EEOC to Collect Wage and Hour Data Based on Race, Ethnicity, and Gender in Effort to Aid Enforcement of Laws Requiring Pay Equity

The United States Equal Employment Opportunity Commission (“EEOC”) has proposed a change to the EEO-1 Report, the standard form used to collect workforce profiles from certain private industry employers and federal contractors. In its current iteration, the form annually requires employers to categorize their workforces based on gender, race, ethnicity, and job category, using data collected from one pay period occurring in July, August, or September of the reporting year. The amended form would require further categorization of employees based on W-2 earnings and hours worked.

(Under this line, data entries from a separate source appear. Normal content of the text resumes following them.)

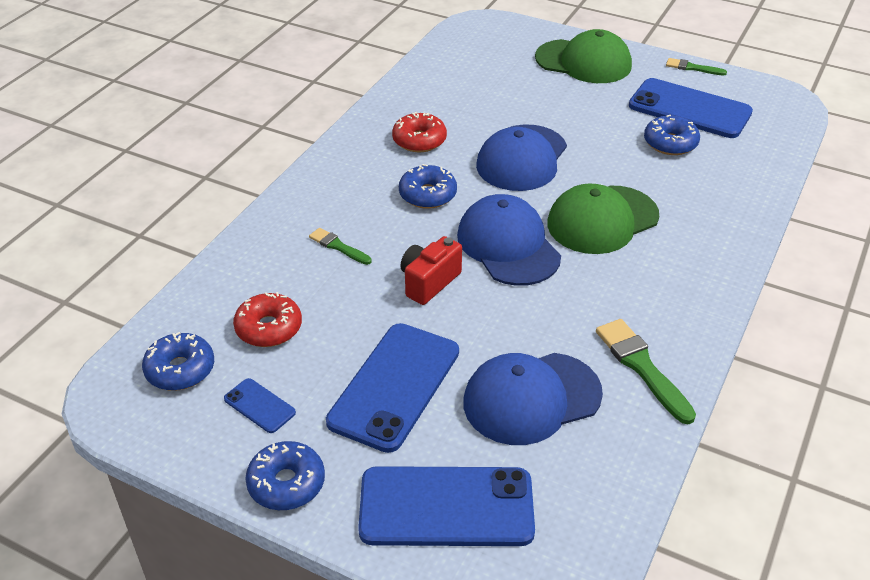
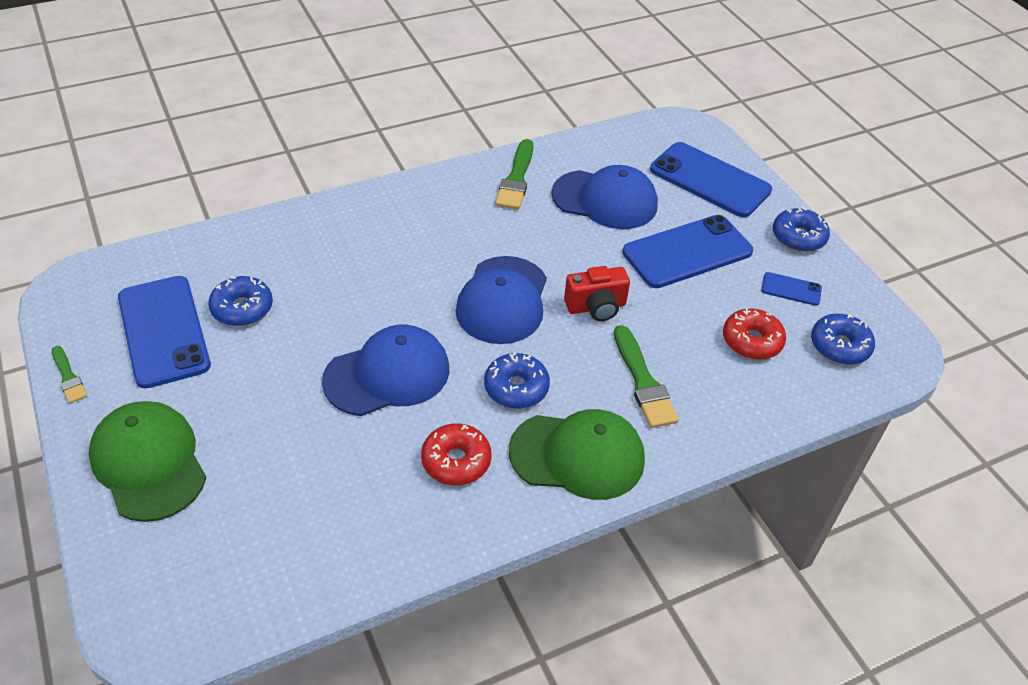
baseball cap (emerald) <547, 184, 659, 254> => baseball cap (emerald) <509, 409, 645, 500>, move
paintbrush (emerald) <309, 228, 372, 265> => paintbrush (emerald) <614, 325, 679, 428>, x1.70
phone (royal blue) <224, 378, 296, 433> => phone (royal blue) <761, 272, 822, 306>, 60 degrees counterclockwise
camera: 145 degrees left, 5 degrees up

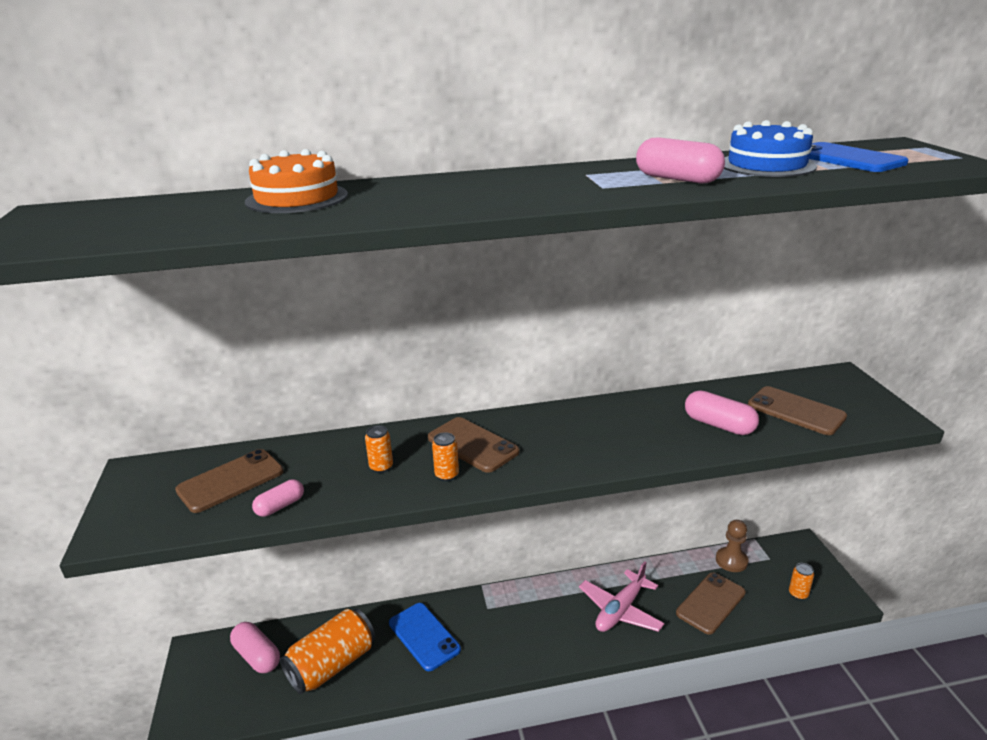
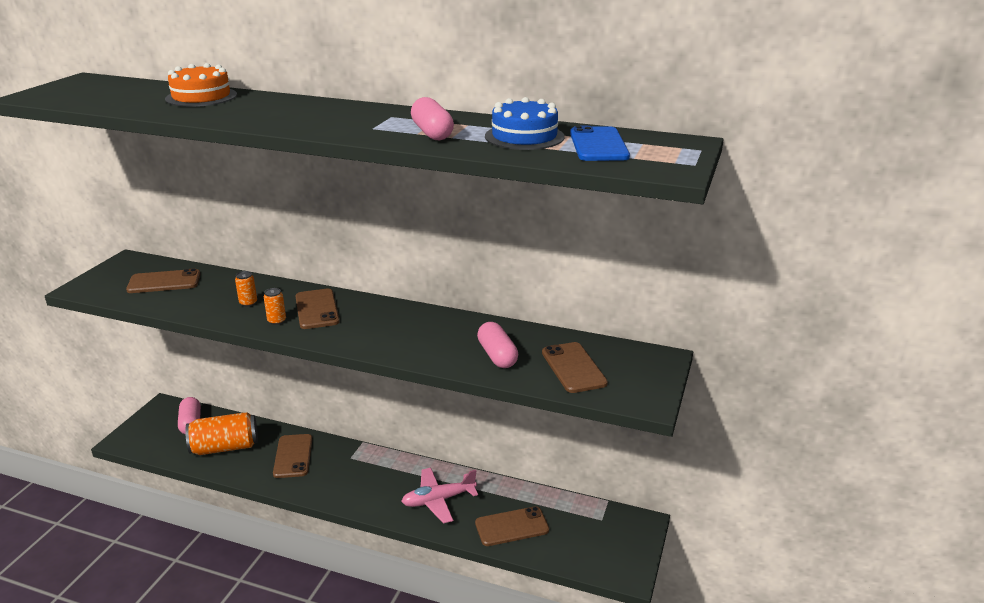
phone (royal blue) <389, 603, 461, 671> => phone (brown) <273, 434, 312, 478>
pill (rosy) <252, 479, 304, 517> => nothing
game pawn (brown) <716, 520, 748, 572> => nothing
soda can (orange-coloured) <789, 563, 814, 600> => nothing
camera: 30 degrees right, 0 degrees up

Employers filing the new EEO-1 Report will have to place the number of employees from each background and job category into one of twelve “pay bands,” which reflect annual wages or salaries ranging from “$19,239 and under” to “$208,000 and over.” Employers must also include the total number of hours worked by the employees in each pay band. Notably, the EEOC “is not proposing to require an employer to begin collecting additional data on actual hours worked for salaried workers, to the extent that the employer does not currently maintain such information.” Accordingly, the EEOC has encouraged employers to comment on the issue, and has suggested that they use a 40 hour per week estimate for full-time salaried employees.

The EEOC’s proposal, which was announced in conjunction with a White House commemoration of the enactment of the Lilly Ledbetter Fair Pay Act, comes in response to efforts by the Obama Administration to improve enforcement of federal laws prohibiting pay discrimination. The EEOC will share the data with the Office of Federal Contract Compliance Programs (“OFCCP”), and plans to use the data “to more effectively focus agency investigations, assess complaints of discrimination, and identify existing pay disparities that may warrant further examination.”

If the proposed changes are adopted, employers will begin reporting wage and hour information on their EEO-1 forms commencing with the 2017 reporting cycle.